ST. PETERSBURG, Fla. — Major League Baseball has been a hot topic in the Tampa Bay area in recent days, especially after the Tampa Bay Rays announced their plans to stay in St. Petersburg and redevelop Tropicana Field.


What You Need To Know

  • According to The Institute for Diversity and Ethics in Sport, a little over 6% of MLB players identified as Black or African American at the start of the 2023 season, a record low since 1991

  • In 1991 when the Institute first started collecting racial data for the sport, the number of Black players was at an all time high of 18%

  • MLB currently has diversity outreach programs like Reviving Baseball in Inner Cities

The land Tropicana Field sits on was also once home to the historically Black, Gas Plant neighborhood, and the team’s location has also sparked discussion on the topic of diversity in baseball.

According to a Major League Baseball Racial and Gender Report Card from The Institute for Diversity and Ethics in Sport at the University of Central Florida, the number of Black players in the league is the lowest it has been since the report card started in 1991. 

According to the report card, about 40% of the MLB is made up of players of color — but amongst those, only about 6% identify as Black or African American.

Spectrum News checked with the Tampa Bay Rays about the number of Black players the team has on its roster. Officials didn’t provide a racial make-up of the team, but did send its current roster, which includes several players of color. 

Baseball enthusiasts who spoke with Spectrum News said that if you want to find out why you don't see more young Black Americans signing up to play baseball, you need to look at the very beginning, in youth Baseball. 

If you ask coach Stephan Knight, throwing and hitting a baseball is only a small part of playing the game.

“You have to be mentally tough in order to play this game here,” he said.

It’s a lesson he’s constantly driving home with the his sons Michael and Stephen Jr., and the players he coaches who are mostly Black and from the inner city.

“We’ve been to many tournaments where we get the looks," Knight said. "We’re told we’re just fast, we’re told we’re just athletes."

Knight said he wants his team to be called baseball players in the predominantly white sport (see page 42 in the PDF below for a breakdown), but sometimes he said they’re called something insulting and cruel: the N-word.

“It happens a lot, actually, and it will happen more than most would like to acknowledge,” he said. “We’re talking the N-word. It’s been multiple times. Both of my kids play on teams ... they can tell you, both of them witnessed or have heard that word playing the game of baseball.”

That’s just one of the reasons why he thinks baseball is striking out with Black children, resulting in less Black players in Major League Baseball.

According to The Institute for Diversity and Ethics in Sport, when the 2023 season kicked off, Major League Baseball had a record-low number of Black players.

Knight said that if you add in the price to play and the appeal of other team sports, you’re left with very few young Black players on the diamond.

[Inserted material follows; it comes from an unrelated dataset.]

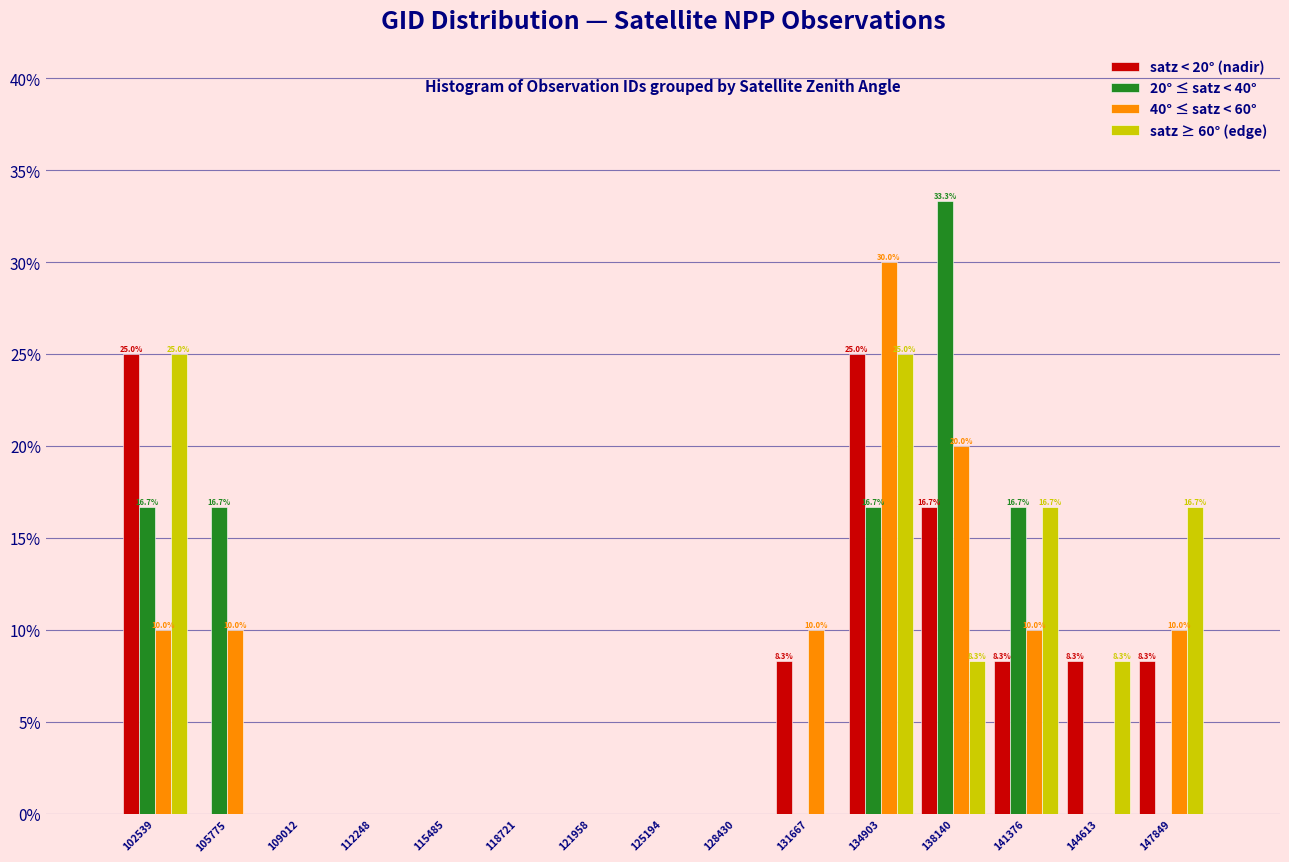

In the 40° ≤ satz < 60° series, which range on the x-axis has the tallest bar?

133500 to 136500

“We don’t have the representation from college on up,” he said. “Kids like to imitate what they see, and if they’re not seeing us in the major leagues, now it’s, 'I’m gonna go shoot this basketball, I’m gonna go run this football instead of having to deal with being told I’m not good enough to be out here.'”

Some former major league players like Mark Whiten say the representation people see on TV can distort the severity of the issues that are discouraging young Black Americans from playing baseball, as many Black players in the major leagues come from Latin American countries.

Across the overgrown field, just a few feet from a dilapidated bench and high grass at a city-owned park in Tampa’s inner city, Spectrum News found Whiten, a former professional player and current youth baseball coach.

“My gift was throwing," said Whiten, who played in the major leagues for 11 years. "Wasn’t nobody taking no extra base on me. So that was a plus for me. That’s what I brought to the game."

It’s a game that looked a lot different when he started playing professionally back in the early 1990s. According to UCF's The Institute for Diversity and Ethics in Sport, 1991 had the highest percentages of Black Major League baseball players on record at 18%.

“Back then like coming up with the Blue Jays, it was like you went to spring training all you saw was us,” Whiten said. “And of course, you still had your Latin players, but it was more of Blacks. You would have seven or eight Blacks on a team at every level of their organization.” Players like Barry Bonds, Hank Aaaron, and Willie Mays to name a few.

Whiten said the low number of current Black MLB players isn’t the only curveball when it comes to diversity in the sport.

“Even if you look at the coaching staff in the major leagues, you don’t see a lot of us getting those jobs," he said. "Why? We have the experience, no doubt about that."

But Whiten said he still has hope, and that’s why he’s constantly scouting young Black players.

Knight said he feels the same way.  

“Seeing them from 3 or 4 years old, seeing them years later ... 'Coach, I just hit a home run,' or 'Coach, I just made the varsity team.' That keeps me optimistic,” he said.


Correction: The data on the amount of Black players in Major League Baseball has been updated to reflect when the The Institute for Diversity and Ethics in Sport started its Racial and Gender report Card in 1991.